NOW, I LOVE CHRISTMAS as much as the next person. But does “Merry Christmas” start sounding like an oxymoron as the season progresses? A juxtaposition of incongruities?
This year I got a head start. We went on vacation in November to a place where Bubbles and Louie would have to spend more time in quarantine than the vacation was long, so I had to renovate the house for the dog sitter. I recarpeted, painted, and deep cleaned, and now our guests will think we live like this all the time.
The next greatest holiday stressor is gifts. Here are several solutions to minimize the wear and tear on your psyche, time, and pocketbook:
You can draw names. Now, I know you’re remembering that time when Suzy drew little Johnny’s name and gave him a copy of Lord of the Flies because he was into entomology, but it did teach him survival techniques. If you’re afraid of being
found out thought too generous, make them “secret Santa” gifts.
You can regift. When you’re a hoarder like a very past relative of mine, you’ll have “go to” items in reserve, such as chocolate liqueur bottles from the Christmas before or a jiggly Hula dancer dashboard ornament which came with an added good wish in the box: Merry Christmas From The Gardener.
You can make a donation. This one’s a real hit. But be sure to enclose a receipt for the donation because you don’t want to be accused of being your own favorite charity.
You can “say it with flowers.” This one is not easy on the pocketbook. And sometimes there just isn’t a flower to adequately express how you feel about someone. But here’s something that just might: fruitcake!
Fruitcake is a thoughtful gift. It comes with an implicit guarantee that you will always have something to serve your guests. With its red and green candied cherries bouncing merrily along on party plates, it carries the Christmas theme all the way to the backyard where once, alarmed by the dog’s frantic barking, I found remnants of it, pitched by a disingenuous gastronome.

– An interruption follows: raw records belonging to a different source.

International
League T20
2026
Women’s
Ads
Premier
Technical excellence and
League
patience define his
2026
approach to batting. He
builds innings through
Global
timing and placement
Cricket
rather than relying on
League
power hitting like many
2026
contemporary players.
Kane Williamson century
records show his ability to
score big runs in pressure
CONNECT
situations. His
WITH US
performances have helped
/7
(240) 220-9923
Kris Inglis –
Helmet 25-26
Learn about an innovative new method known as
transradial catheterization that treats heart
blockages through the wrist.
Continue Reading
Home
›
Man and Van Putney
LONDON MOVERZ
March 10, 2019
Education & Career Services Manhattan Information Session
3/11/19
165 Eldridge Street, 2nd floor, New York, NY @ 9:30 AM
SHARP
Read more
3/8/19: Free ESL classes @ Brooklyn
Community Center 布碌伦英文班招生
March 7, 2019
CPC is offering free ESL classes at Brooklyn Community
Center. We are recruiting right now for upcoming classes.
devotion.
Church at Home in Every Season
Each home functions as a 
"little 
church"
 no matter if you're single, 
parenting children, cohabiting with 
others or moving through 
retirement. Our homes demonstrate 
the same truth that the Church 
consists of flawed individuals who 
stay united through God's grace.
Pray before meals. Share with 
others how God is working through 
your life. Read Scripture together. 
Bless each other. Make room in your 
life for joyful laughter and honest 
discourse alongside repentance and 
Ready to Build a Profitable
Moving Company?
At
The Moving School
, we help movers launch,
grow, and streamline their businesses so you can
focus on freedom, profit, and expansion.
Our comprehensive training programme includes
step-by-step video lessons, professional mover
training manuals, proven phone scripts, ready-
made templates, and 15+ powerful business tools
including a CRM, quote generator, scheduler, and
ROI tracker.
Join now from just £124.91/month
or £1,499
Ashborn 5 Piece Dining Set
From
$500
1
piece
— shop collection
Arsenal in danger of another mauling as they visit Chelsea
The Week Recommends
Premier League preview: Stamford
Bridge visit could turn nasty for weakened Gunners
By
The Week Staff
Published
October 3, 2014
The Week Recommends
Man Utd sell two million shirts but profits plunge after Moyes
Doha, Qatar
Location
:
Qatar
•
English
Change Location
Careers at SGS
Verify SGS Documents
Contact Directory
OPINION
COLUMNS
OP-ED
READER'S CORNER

Either you love fruitcake or you hate it. Those who say, “It’s OK”—they hate it; they just don’t have the backbone to admit that this holiday custom which dates back to ancient Egypt—where it was buried with the mummies to ensure they had food to last through eternity—makes them retch.
Civilizations have crumbled…but not the fruitcake tradition. Like Lutefisk to the Norwegians, some things just won’t go away…
Aunt Flora in New York: “Hello, dear, I’m ordering your Christmas gift and I need to know, do you want fruitcake or cheese? Last year your brother was rude about the cheese, so I put him down for fruitcake.”
A debate discussion ensues about California winters, hot enough to melt cheese, and isn’t fruitcake combustible?
Aunt Flora: “Not to worry—I send everything Signature Required. You’ll be there to get it. Now, I spent three days making this list, and I need to know, do you want fruitcake or cheese?”
Me: “You choose, but have the post office put a fruitcake label on it—no one will touch it.”
To which she replies that there is no such thing as a fruitcake label, to which I reply that it’s what the post office uses instead of a signature card during the holidays.
Fruitcake has no expiration date. But Aunt Flora does.